O potencial da juventude é uma riqueza inestimável que as sociedades podem explorar, estimulando a revelação de talentos, apoiando projetos de desenvolvimento, investindo na felicidade humana. Mas, se nada é feito, minguam-se as possibilidades; contingentes imensos tornam-se uma massa adulta medíocre, quando não perdida nas sendas da criminalidade.

Quase sempre, jovens envolvidos com a gravidez na adolescência ou em práticas delitivas, que estejam na escola, apresentam rendimento insatisfatório, defasagem idade/série, revelando um percurso escolar difícil, indicativo de uma situação de possível vulnerabilidade no seu desenvolvimento pessoal. Essas evidências raramente são captadas.

Ao se compulsarem os dados da educação básica brasileira, particularmente o ensino fundamental, do 1º ao 9º ano, constata-se uma massa extraordinária de recursos a ela destinados pelo Fundeb – Fundo Nacional  da Educação Básica, além daqueles provenientes dos tesouros estaduais e municipais, garantindo oferta suficiente em termos quantitativos. Trata-se de um potencial de trabalho fantástico, tendo em vista a capilaridade da rede de educação pública, presente em todos os municípios e distritos brasileiros, além da área rural.

A qualidade da educação, porém, tem estado muito aquém das expectativas mínimas. E aqui, não se trata só do desempenho pífio dos estudantes nas provas de aferição de conhecimento, mas também da postura burocrática da escola. Há as exceções que confirmam a regra, contudo, no geral, assiste-se a um processo de alienação dos que deveriam educar, insensíveis aos  alertas emitidos por jovens desencontrados, clamando por atenção  e, ainda assim, permanecendo invisíveis,como coisas fora do lugar e não como pessoas com dificuldades para situarem seu estar no mundo.

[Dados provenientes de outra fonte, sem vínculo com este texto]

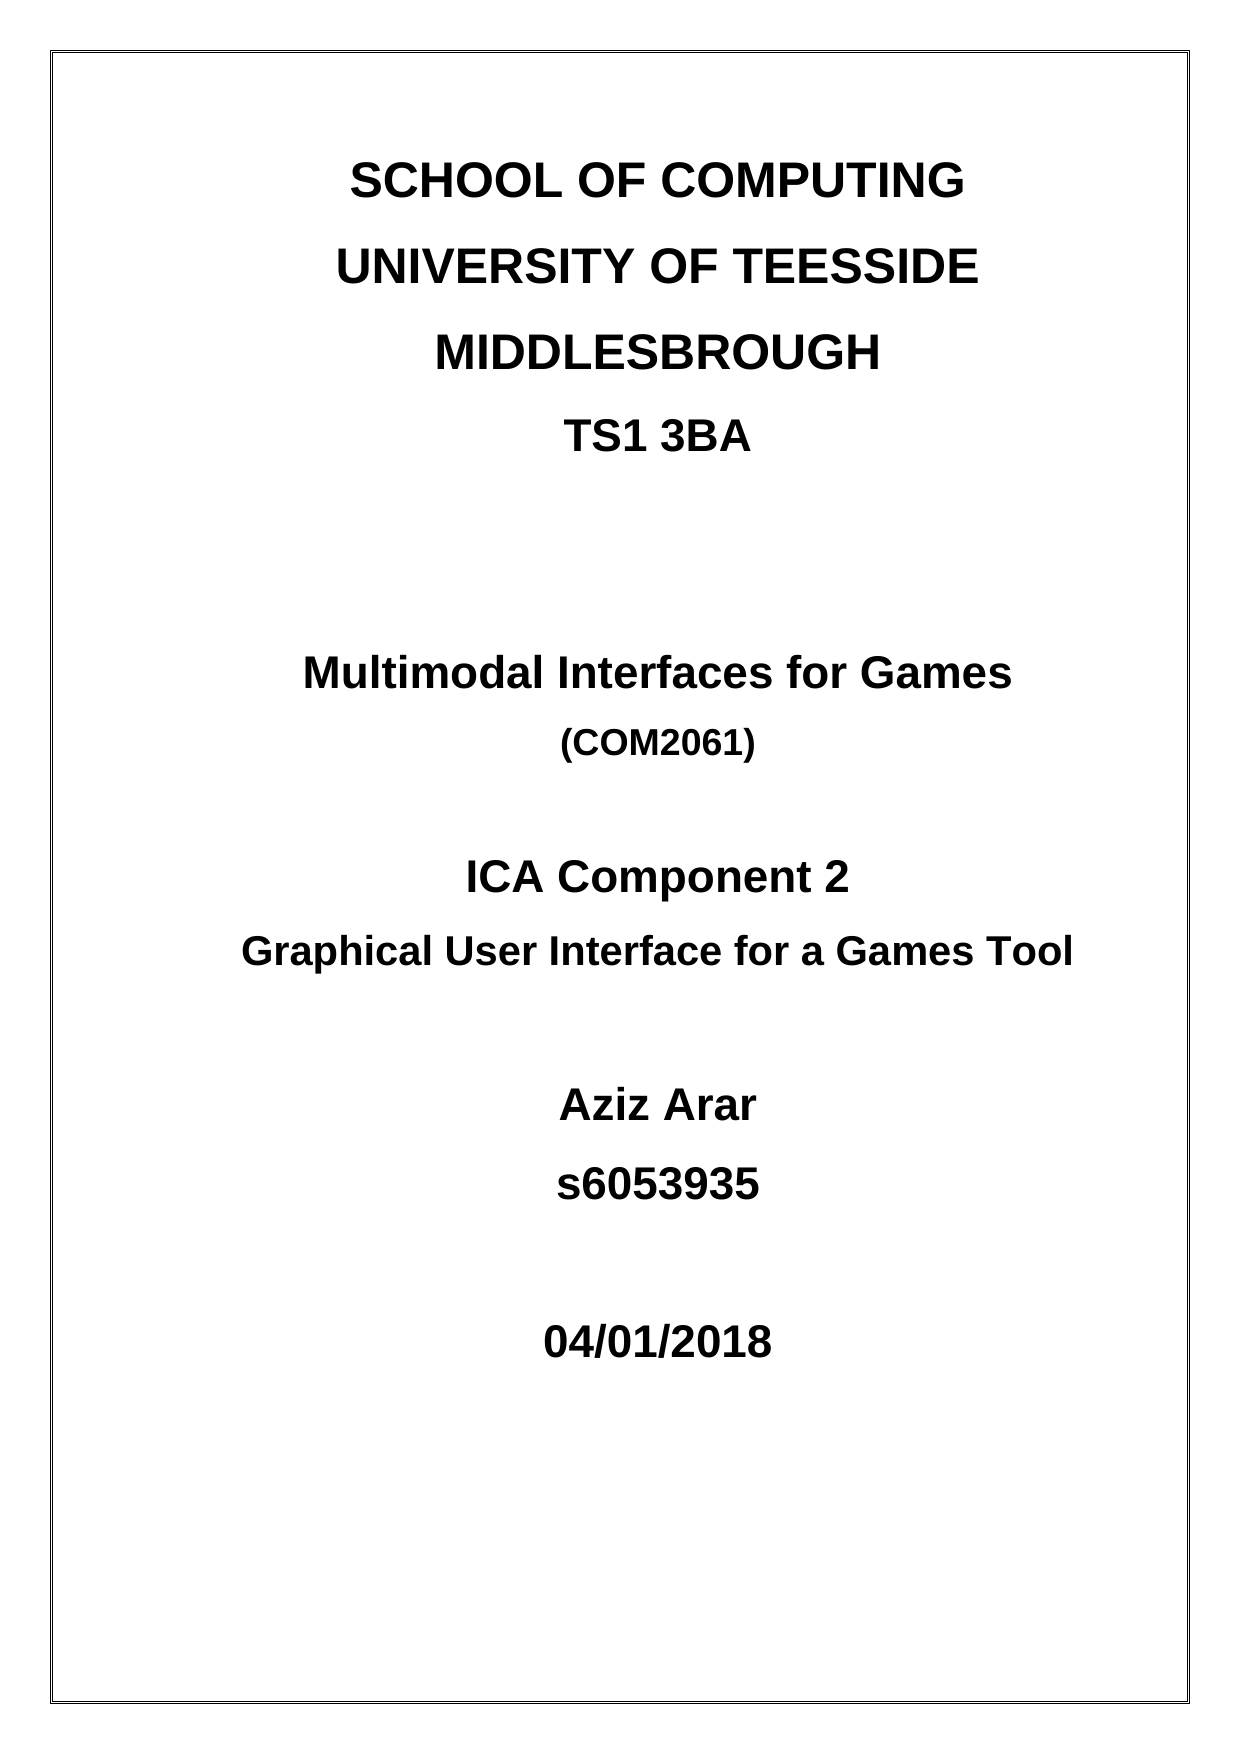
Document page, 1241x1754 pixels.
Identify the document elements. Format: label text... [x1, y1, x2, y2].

As políticas públicas para a juventude não dão conta de contemplar a multiplicidade de demandas apresentadas. A incapacidade de diálogo das políticas setoriais é um dado estrutural da ineficiência delas, cada qual  em seu nicho (educação, saúde, esportes, cultura, emprego e renda, etc), atuando isoladamente, sem estabelecerem  sinergia entre si, construindo respostas minúsculas diante dos desafios postos.

Considerando a obrigatoriedade da matrícula escolar, uma abordagem possível para lidar com esse  problema, seria estabelecer um programa para monitorar a frequência e o desempenho  dos estudantes, ao menos, a partir do 6º ano, momento coincidente com o início da pré-adolescência e fase crucial do desenvolvimento juvenil. Simultaneamente, monitorar a qualidade do trabalho docente e, de posse dos resultados, estabelecer atividades de apoio à docência e de acompanhamento dos jovens  a caminho de ou em situação de vulnerabilidade, com encaminhamento para os serviços que se fizerem necessários.

Não adianta  lamentar as indecentes taxas de mortalidade juvenil, a crescente propagação do consumo de drogas lícitas e ilícitas, a inércia e indiferença da chamada “geração ni-ni”, em suma, não adianta chorar todas as perdas que oneram a juventude brasileira;  urge prevenir, assegurando  meios capazes de garantir o desenvolvimento e a dignidade dos jovens. 

Ao se iniciar um novo governo, seria auspicioso pautar a Questão  Juvenil, assumir a sua dimensão multifatorial,  reunir criatividade, ousadia e vontade política para revertê-la, propondo um futuro melhor para todos nós.